Why sign another reliever? Quite possibly, simply to give Kosuke Fukudome some company in the clubhouse. The Cubs have three more years and $36 invested in Fukudome and if it helps make him more comfortable, it might be worth it.

Takahashi, er, Ken, is shown here with a blazing 142-km fastball. OK, it's not that great once you convert, just 88.6 mph, but with a 123-km change-up (76 mph), he looks great ... at least in this Japanese League game:





RED SOX: Finally, the team that seems to be the most active in the past five days is Boston. Almost as if GM Theo Epstein has money to burn after missing out on Teixeira, Boston has signed mostly insurance guys in Smoltz, Brad Penny, Rocco Baldelli and Takashi Saito

If there's one common thread in all these signings, it's that they're all high risk/reward guys under market value given heavy incentive-laden contracts. Each name has plenty of fantasy relevance attached to it and if just two of the four signings work out, Epstein will come out smelling like a rose. If I had to guess, Penny might be the one who ends up with the most fantasy impact in 2009, followed by Baldelli.

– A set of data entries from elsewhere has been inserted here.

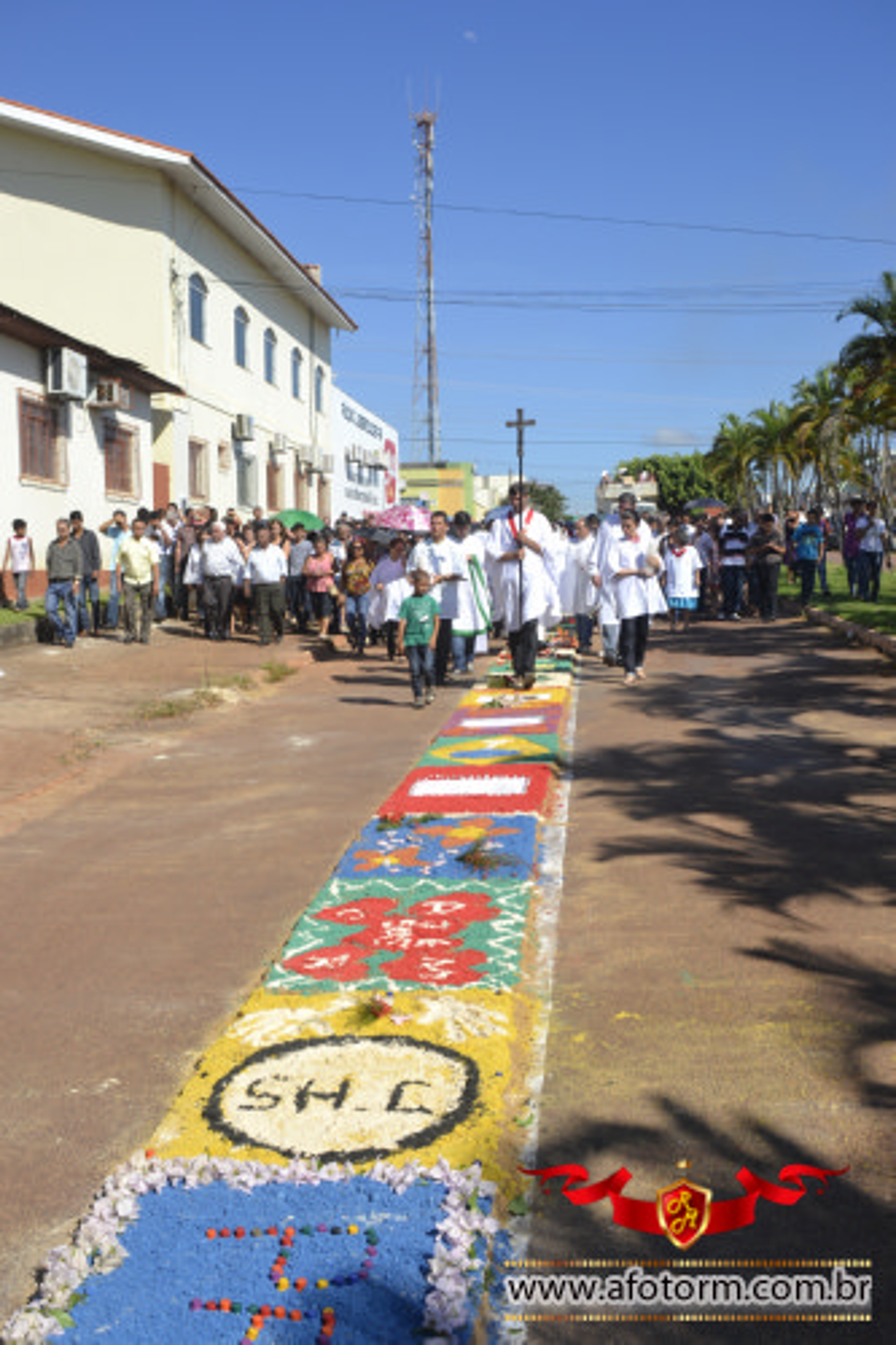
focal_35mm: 36
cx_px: 448
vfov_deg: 53.1
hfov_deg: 36.8
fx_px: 1345
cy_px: 672
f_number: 9
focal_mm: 24
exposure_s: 1/320
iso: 100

MANNY RAMIREZ: This is turning into a two-team game of poke between the Giants and the Dodgers, with Scott Boras the dealer. My guess here is the Giants are not as desperate as the Dodgers and are just making sure they don't get him for a song. Of course, with old-timers Randy Johnson and Jason Giambi in the fold, the Giants may want Manny to help round out the shuffleboard game.

1 comments:

Michael said...

Trevor, the Braves didn't "let Smoltz walk." He chose to go because Boston has the money to be financially irresponsible. The Braves offered him the same $10 million maximum if he pitched. They just weren't willing to guarantee a whopping $5.5 million for him NOT to pitch. I don't see what purpose that would have served. With the trouble they had scrambling their rotation due to injuries last year in the rotation to Smoltz, Hampton, Glavine, and Hudson, I don't see how it would be prudent to make a big committment to a player who's not even guaranteed to pitch at all this season, much less pitch well with any sense of reliability. I will note, though, that Boston plans on using him as a starter, not a reliever.

Don't know what your complaints about Lowe are either. His age seems to be pretty irrelevant given his performance last year and his status as one of three players to have not been on the DL with at least 10 years of service time. Given his killer sinker and Atlanta's stellar infield defense, he should be able to thrive as Hudson has since he arrived in the A.

There IS still money for a big bat like Dunn, but I wouldn't count on them signing Nady. They already got burned recently on a trade of prospects for a player who was going to leave (Nady's a Bora$ client in his last year.)

No way Adam Dunn will go as cheap as $10 mil/yr, and it'll probably take at least four years guaranteed to get him.